▶

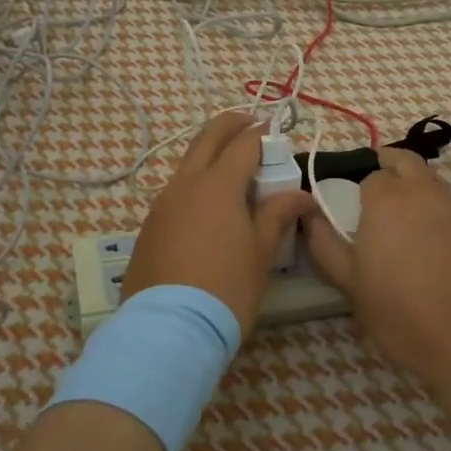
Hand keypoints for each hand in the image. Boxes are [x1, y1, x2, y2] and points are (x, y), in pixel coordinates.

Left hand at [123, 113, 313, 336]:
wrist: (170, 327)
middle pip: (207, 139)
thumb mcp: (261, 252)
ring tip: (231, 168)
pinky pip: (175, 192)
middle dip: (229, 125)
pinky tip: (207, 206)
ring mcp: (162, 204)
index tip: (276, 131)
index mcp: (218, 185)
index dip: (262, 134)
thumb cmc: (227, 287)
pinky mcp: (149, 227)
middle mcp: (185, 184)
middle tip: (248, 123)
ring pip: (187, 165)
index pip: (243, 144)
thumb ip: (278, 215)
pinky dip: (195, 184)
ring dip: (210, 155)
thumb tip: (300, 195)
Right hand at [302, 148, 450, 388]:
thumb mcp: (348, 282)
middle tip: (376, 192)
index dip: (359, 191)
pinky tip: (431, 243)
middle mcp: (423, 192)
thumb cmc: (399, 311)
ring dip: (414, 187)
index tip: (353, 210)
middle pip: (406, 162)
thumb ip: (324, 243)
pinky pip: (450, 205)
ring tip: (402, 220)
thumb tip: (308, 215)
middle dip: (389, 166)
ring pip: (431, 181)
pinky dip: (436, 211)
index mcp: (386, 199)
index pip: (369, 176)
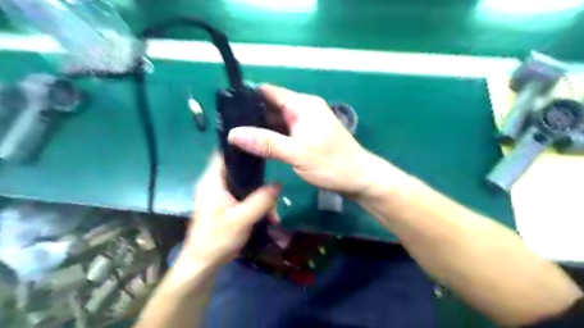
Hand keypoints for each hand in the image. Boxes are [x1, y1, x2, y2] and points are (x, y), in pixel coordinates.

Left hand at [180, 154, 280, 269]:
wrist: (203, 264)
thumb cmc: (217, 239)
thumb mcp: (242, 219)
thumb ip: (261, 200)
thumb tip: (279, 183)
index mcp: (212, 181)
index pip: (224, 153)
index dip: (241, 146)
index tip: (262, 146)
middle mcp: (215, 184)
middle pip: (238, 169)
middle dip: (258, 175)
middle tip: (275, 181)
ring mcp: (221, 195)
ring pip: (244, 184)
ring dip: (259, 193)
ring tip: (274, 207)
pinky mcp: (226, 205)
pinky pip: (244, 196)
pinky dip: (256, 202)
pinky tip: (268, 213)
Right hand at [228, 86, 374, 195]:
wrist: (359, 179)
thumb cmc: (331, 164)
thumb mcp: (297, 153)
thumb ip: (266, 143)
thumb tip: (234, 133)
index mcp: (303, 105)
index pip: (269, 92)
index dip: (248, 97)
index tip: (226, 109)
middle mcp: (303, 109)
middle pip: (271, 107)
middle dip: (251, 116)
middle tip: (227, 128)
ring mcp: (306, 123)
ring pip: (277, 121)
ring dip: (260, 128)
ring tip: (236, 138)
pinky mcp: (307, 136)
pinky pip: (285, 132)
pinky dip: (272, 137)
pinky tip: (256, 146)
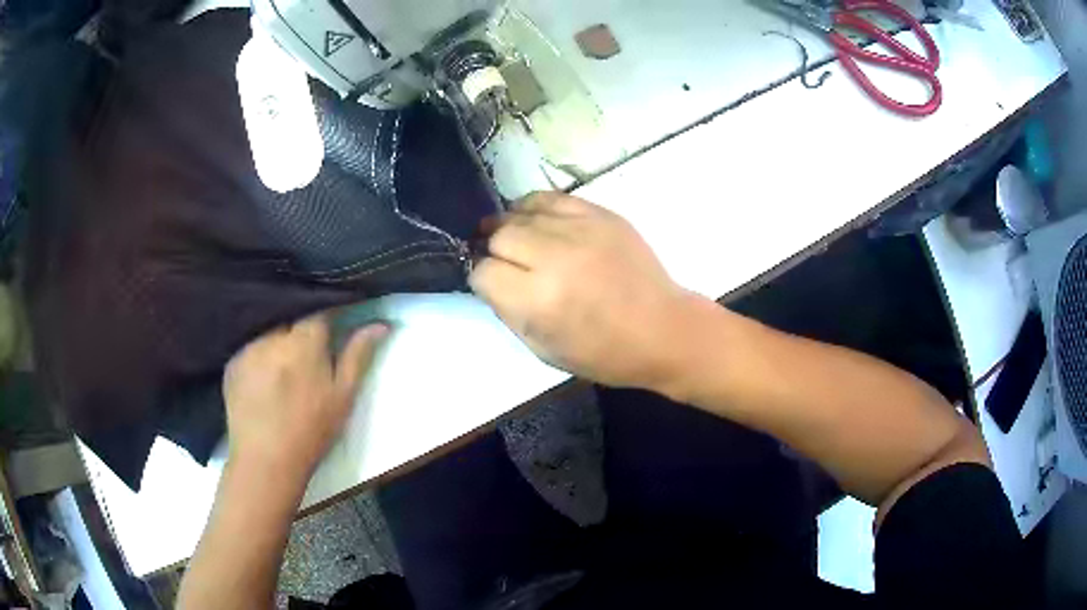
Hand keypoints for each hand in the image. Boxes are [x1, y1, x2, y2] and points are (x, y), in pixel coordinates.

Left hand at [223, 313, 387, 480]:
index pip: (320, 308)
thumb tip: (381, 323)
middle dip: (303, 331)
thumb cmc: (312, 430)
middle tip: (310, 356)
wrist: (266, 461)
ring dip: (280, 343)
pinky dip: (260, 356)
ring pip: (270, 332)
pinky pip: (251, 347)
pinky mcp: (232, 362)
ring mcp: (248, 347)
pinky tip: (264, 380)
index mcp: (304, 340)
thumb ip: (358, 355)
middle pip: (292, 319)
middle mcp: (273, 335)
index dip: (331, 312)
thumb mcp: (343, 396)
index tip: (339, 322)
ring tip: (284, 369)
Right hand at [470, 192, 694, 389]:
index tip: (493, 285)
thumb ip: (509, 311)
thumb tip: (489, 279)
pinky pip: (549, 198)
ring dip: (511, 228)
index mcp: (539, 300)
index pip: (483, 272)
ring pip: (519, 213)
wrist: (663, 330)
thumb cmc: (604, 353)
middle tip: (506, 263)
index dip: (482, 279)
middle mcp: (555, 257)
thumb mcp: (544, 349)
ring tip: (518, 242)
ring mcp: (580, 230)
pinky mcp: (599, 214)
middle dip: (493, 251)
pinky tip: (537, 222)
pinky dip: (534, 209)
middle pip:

◀

→ **WORK TO COMPLETE**:
Above are some records. Output exactly the lines from the one that contains "pinky pip: (450, 205)" to the one that contains "middle tip: (275, 181)", keeping both, and omit the pictures.

→ **RESULT OF THE EXERCISE**:
pinky pip: (450, 205)
ring tip: (402, 220)
thumb tip: (308, 215)
middle dip: (389, 166)
ring pip: (431, 181)
pinky dip: (436, 211)
index mcp: (386, 199)
index pip: (369, 176)
Hand keypoints for each hand in the image. Boxes are [x1, y1, x2, y2] and points are (x, y), in pixel coordinates.

Left hand at [180, 154, 280, 269]:
wrist: (203, 264)
thumb cmc: (217, 239)
thumb mcp: (242, 219)
thumb ip: (261, 200)
thumb tip: (279, 183)
index mcp: (212, 181)
index pip: (224, 153)
index dip: (241, 146)
index tip: (262, 146)
middle mcp: (215, 184)
middle pip: (238, 169)
middle dip: (258, 175)
middle tip: (275, 181)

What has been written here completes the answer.